[WORK INSTRUCTIONS]
[1] According to the flea text, how long is an adult flea?
[2] Please continue the flea text from where it stops.

Could you recognise a Flea?
Of the approximate 60 species of fleas in the United Kingdom, cat and dog fleas (Ctenocephalides felis, Ctenocephalides canis) are the most common flea species encountered. Fleas are ectoparasites, meaning that they feed on the outside of the host’s body; these insects can spread a number of diseases to humans and your pets. The adult flea is 2mm in length, is laterally flattened and mahogany in colour. The flattened body allows this insect species to live amongst the fur of the animal. The female flea lays small, white eggs of 0.5mm in length onto the animal after feeding on a blood meal. The eggs then fall off onto the floor or into the animal’s bedding. The larvae are between 1.5 and 5mm in length, and live in the pet’s bedding, in the carpet pile or between the floor boards. The larvae feed on organic debris and adult flea faeces, with the larval stage last between five and fifteen days. Once the larvae have fully grown, they spin a silken cocoon, which becomes covered in carpet fibres and dirt, then go into pupation. Fleas in pupation emerge due to movement; this is why pet owners returning from holiday are often greeted by fleas bounding to meet them.

[EXERCISE DATA]

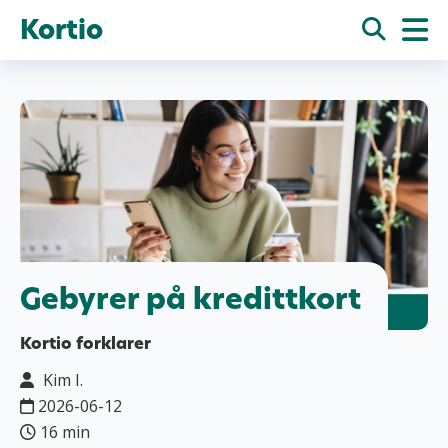
Kortio
Gebyrer på kredittkort
Kortio forklarer
Kim I.
2026-06-12
16 min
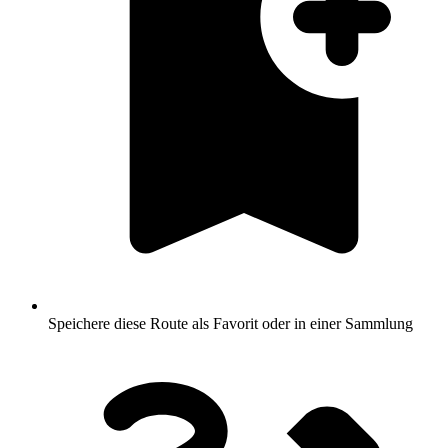
Speichere diese Route als Favorit oder in einer Sammlung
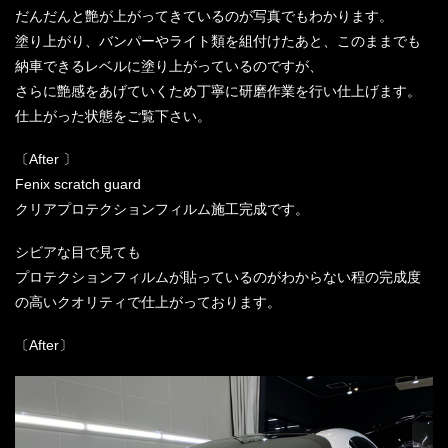
だんだんと艶が上がってきているのが写真でもわかります。
塗り上がり、バンパーやライト類を組付けたあと、このままでも
納車できるレベルに塗り上がっているのですが、
さらに艶感をあげていくため丁寧に研磨作業を行い仕上げます。
仕上がった状態をご覧下さい。
〔After 〕
Fenix scratch guard
クリアプロテクションフィルム施工完成です。
シビアな目で見ても
プロテクションフィルムが貼っているのがわからない程の完成度
の高いクオリティで仕上がっております。
〔After〕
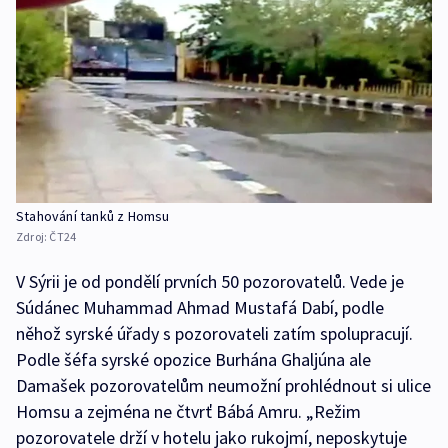
Stahování tanků z Homsu
Zdroj:
ČT24
V Sýrii je od pondělí prvních 50 pozorovatelů. Vede je
Súdánec Muhammad Ahmad Mustafá Dabí, podle
něhož syrské úřady s pozorovateli zatím spolupracují.
Podle šéfa syrské opozice Burhána Ghaljúna ale
Damašek pozorovatelům neumožní prohlédnout si ulice
Homsu a zejména ne čtvrť Bábá Amru. „Režim
pozorovatele drží v hotelu jako rukojmí, neposkytuje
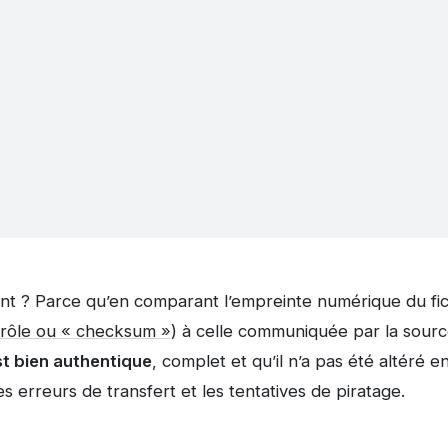
nt ? Parce qu’en comparant l’empreinte numérique du fi
rôle ou « checksum »
) à celle communiquée par la source
est bien authentique
, complet et qu’il n’a pas été altéré 
s erreurs de transfert et les tentatives de piratage.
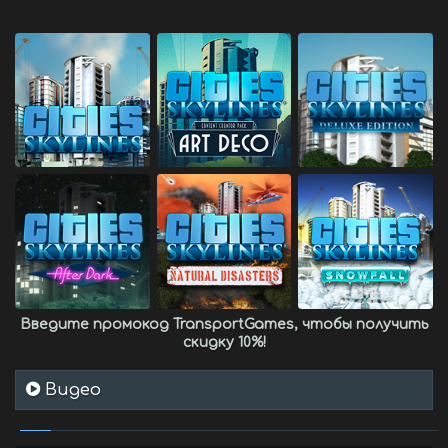
Введите промокод
TransportGames
, чтобы получить
скидку 10%
!
Видео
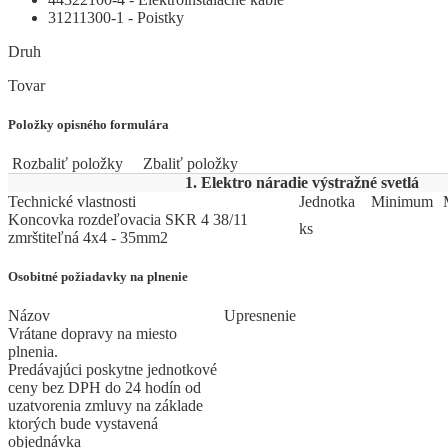
31211300-1 - Poistky
Druh
Tovar
Položky opisného formulára
Rozbaliť položky
Zbaliť položky
1. Elektro náradie výstražné svetlá
Technické vlastnosti
Jed
­not
­ka
Mi
­ni
­mum
Koncovka rozdeľovacia SKR 4 38/11
ks
zmrštiteľná 4x4 - 35mm2
Osobitné požiadavky na plnenie
Názov
Upresnenie
Vrátane dopravy na miesto
plnenia.
Predávajúci poskytne jednotkové
ceny bez DPH do 24 hodín od
uzatvorenia zmluvy na základe
ktorých bude vystavená
objednávka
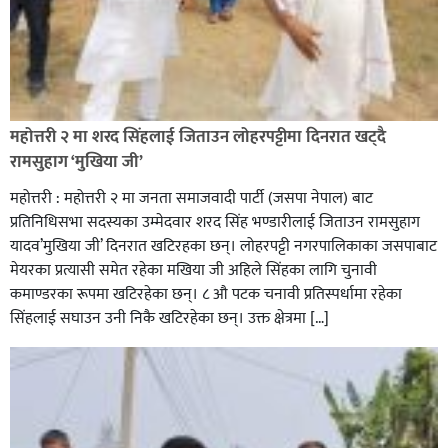
रक्तदान सेवामा जिल्लामै दोस्रो स्थान ल्याएकोमा जनमत नेताद्वय
रेडक्रस सिराहा द्वारा सम्मानित
महोत्तरी २ मा शरद सिंहलाई जिताउन लोहरपट्टीमा दिनरात खट्दै
रामसुहाग ‘मुखिया जी’
महोत्तरी : महोत्तरी २ मा जनता समाजवादी पार्टी (जसपा नेपाल) बाट
प्रतिनिधिसभा सदस्यका उम्मेदवार शरद सिंह भण्डारीलाई जिताउन रामसुहाग
यादव’मुखिया जी’ दिनरात खटिरहका छन्। लोहरपट्टी नगरपालिकाका जसपाबाट
मेयरका प्रत्यासी समेत रहेका मखिया जी अहिले सिंहका लागि चुनावी
कमाण्डरका रूपमा खटिरहेका छन्। ८ औ पटक चनावी प्रतिस्पर्धामा रहेका
सिंहलाई सघाउन उनी निकै खटिरहेका छन्। उक्त क्षेत्रमा […]
सिराहाको औरहीमा जेन-जी भेला सम्पन्न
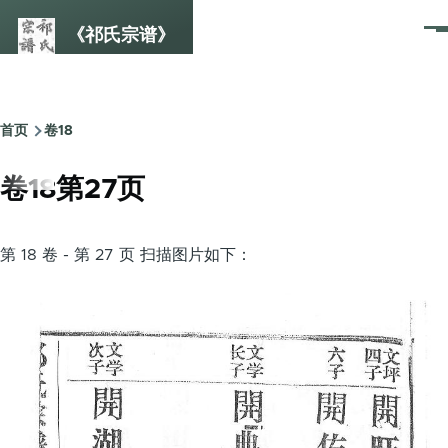
跳转到主要内容
《祁氏宗谱》
菜
单
首页
卷18
面
包
卷18第27页
屑
第 18 卷 - 第 27 页 扫描图片如下：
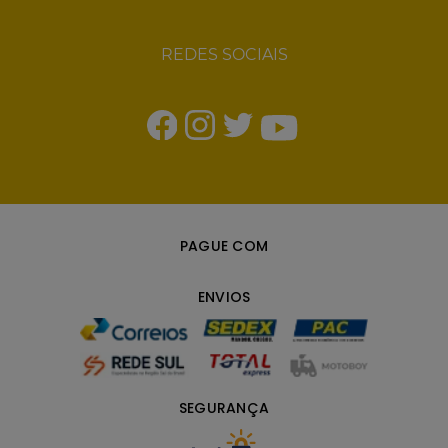
REDES SOCIAIS
PAGUE COM
ENVIOS
SEGURANÇA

[ANSWERS FOR THE EXERCISE]
[1] 2mm

[2]
How to spot a Flea infestation.
The first signs are generally itchy bites to the ankles and pets scratching and clawing themselves more than usual. Placing a small bowl of water or white sheet of paper on the floor will capture or highlight the presence of adults.
What to do if you find a flea infestation.
The first thing that you should do is contact GK Pest control services. a professional pest control company that have experience of successfully treating flea infestations. Our qualified and experienced operatives will provide control solutions tailored to the needs of your business, home and the environment.
What NOT to do if you find a flea infestation. Do not treat your animal’s bedding or your clothing with commercially available insecticides, as this may cause harm to you and your pets.